地诺单抗治疗骨转移治疗效果如何？

(Denosumab) is a human immunoglobulin G2 (IgG2) monoclonal antibody with high specificity and affinity for RANKL. RANK receptor signaling promotes osteolysis and tumor growth. Desosumab inhibits tumor growth and reduces bone destruction by binding to RANKL and preventing it from activating RANK on the surface of osteoclasts, osteoclast precursors and osteoclast-like giant cells. The FDA approved this product for use in postmenopausal women with osteoporosis who are at high risk of fracture. It can help reduce the incidence of vertebral, non-vertebral and hip fractures in postmenopausal women with osteoporosis. This product is also used in patients for whom other current treatments are ineffective or intolerable to reduce the risk of fractures.

A 3-year randomized, double-blind, placebo-controlled phase III clinical trial FREEDOM (Fracture Reduction Evaluation of Denosumab in Osteoporosis Every 6 Months) evaluated the efficacy and safety of denosumab in the treatment of osteoporosis in postmenopausal women. Patients were randomized to treatment (denosumab 60 mg subcutaneously every 6 months, n = 3902) or placebo (n = 3906). The primary outcome measure was the incidence of new vertebral fractures over the 3-year period, and secondary outcomes included the incidence of hip and nonvertebral fractures and the time to first fracture during the observation period. The subjects were aged between 60 and 90 years old, with an average age of 72.3 years. The basic T-score value of the spine or total hip was between -4.0 and -2.5 (the average was -2.8). About 23% of the subjects had a history of at least one fracture before entering this trial. All patients also received daily supplements of 1,000 mg of vegetarian calcium and 400 to 800 IU of vitamin D. The results showed that compared with the placebo group, the incidence of new vertebral fractures in the treatment group was reduced by 68% (2.3% in the treatment group and 7.2% in the placebo group, P < 0.000 1), the incidence of hip fractures was relatively reduced by 40% (0.7% in the treatment group and 1.2% in the placebo group, P = 0.036), and the incidence of non-vertebral fractures was relatively reduced by 20%. (6.5% in the treatment group and 8.0% in the placebo group, P =0.011).

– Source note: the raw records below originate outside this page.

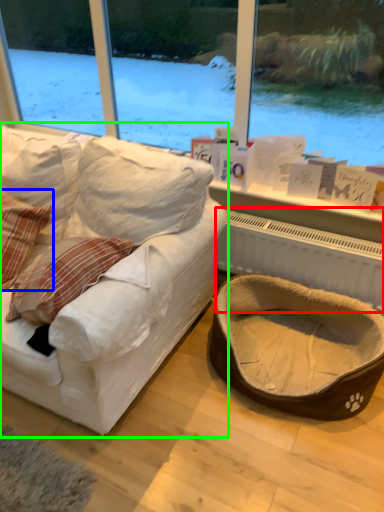
Question: Considering the real-world distances, which object is closest to radiator (highlighted by a red box)? pillow (highlighted by a blue box) or studio couch (highlighted by a green box).

Choices:
 (A) pillow
 (B) studio couch

Answer: (B)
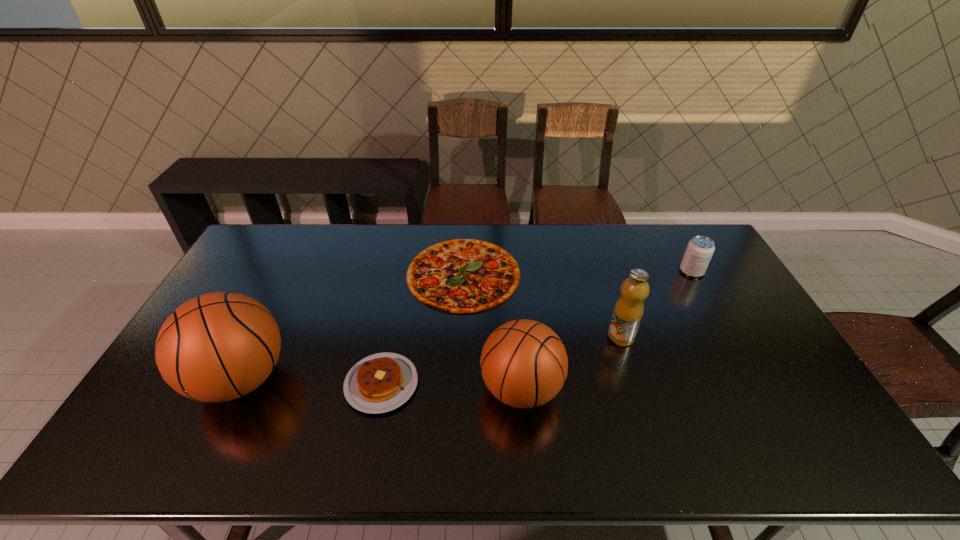
Identify the location of the leftmost object. (217, 347).

Where is `the taller basketball`? the taller basketball is located at coordinates (217, 347).

Where is `the right basketball`? the right basketball is located at coordinates (524, 364).

Find the location of a particular element. The height and width of the screenshot is (540, 960). the rightmost object is located at coordinates (x=699, y=251).

At what (x,y) coordinates should I click in order to perform the action: click on soda can. Please return your answer as a coordinate pair (x, y). Looking at the image, I should click on (699, 251).

Find the location of a particular element. This screenshot has width=960, height=540. the shortest object is located at coordinates (461, 276).

The height and width of the screenshot is (540, 960). What are the coordinates of `the second object from right to left` in the screenshot? It's located at (628, 311).

Find the location of a particular element. The height and width of the screenshot is (540, 960). pancake is located at coordinates (381, 382).

You are a GUI agent. You are given a task and a screenshot of the screen. Output one action in this format:
    pyautogui.click(x=<x>, y=<y>)
    Task: Click on the vacant space located 0.080m on the right of the taller basketball
    
    Given the screenshot: What is the action you would take?
    pyautogui.click(x=321, y=379)

Locate an element on the screen. free space located on the right of the right basketball is located at coordinates (604, 389).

Another randomized, placebo-controlled phase III clinical trial, DEFEND (Denosumab Fortifies Bone Density), evaluated the role of denosumab in preventing osteoporosis in postmenopausal women. The average age of the subjects was 59.4 years old, and the spine T-scores were between -1.0 and -2.5 (the average was -1.61). They were randomly divided into a treatment group (denosumab 60 mg subcutaneous injection, once every 6 months, n = 166) or a placebo group (n = 166). All patients were supplemented with $1,000 of vegetarian calcium every day. mg, and the need for vitamin D supplementation is determined by the subject's plasma 25-hydroxyvitamin D level. The main evaluation index is the change in spinal BMD measured by dual energy X-ray absorptiometry (DXA) compared with the baseline level. The results showed that after 24 months, denosumab significantly increased the BMD value of the spine compared with placebo (an increase of 6.5% in the treatment group and a decrease of 0.6% in the placebo group). In addition, the BMD values ​​of all tested sites, including the hip and distal radius, increased significantly in the treatment group. At the same time, markers of bone resorption and formation were significantly reduced. The overall incidence of adverse reactions in the treatment group was similar to that in the placebo group during the observation period. This shows that the therapeutic effect on bone metastases is still good.